◆ **YOUR GOAL**:
An acceptable response holds only the line containing "Doučujeme děti i" and every line after it to the end of the records, each reproduced exactly.

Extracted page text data

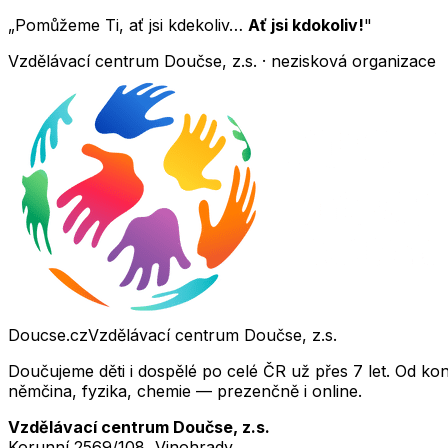
„Pomůžeme Ti, ať jsi kdekoliv…
Ať jsi kdokoliv!
"
Vzdělávací centrum Doučse, z.s. · nezisková organizace
Doucse.cz
Vzdělávací centrum Doučse, z.s.
Doučujeme děti i dospělé po celé ČR už přes 7 let. Od ko
němčina, fyzika, chemie — prezenčně i online.
Vzdělávací centrum Doučse, z.s.
Korunní 2569/108, Vinohrady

◆ **EXPECTED ANSWER**:
Doučujeme děti i dospělé po celé ČR už přes 7 let. Od ko
němčina, fyzika, chemie — prezenčně i online.
Vzdělávací centrum Doučse, z.s.
Korunní 2569/108, Vinohrady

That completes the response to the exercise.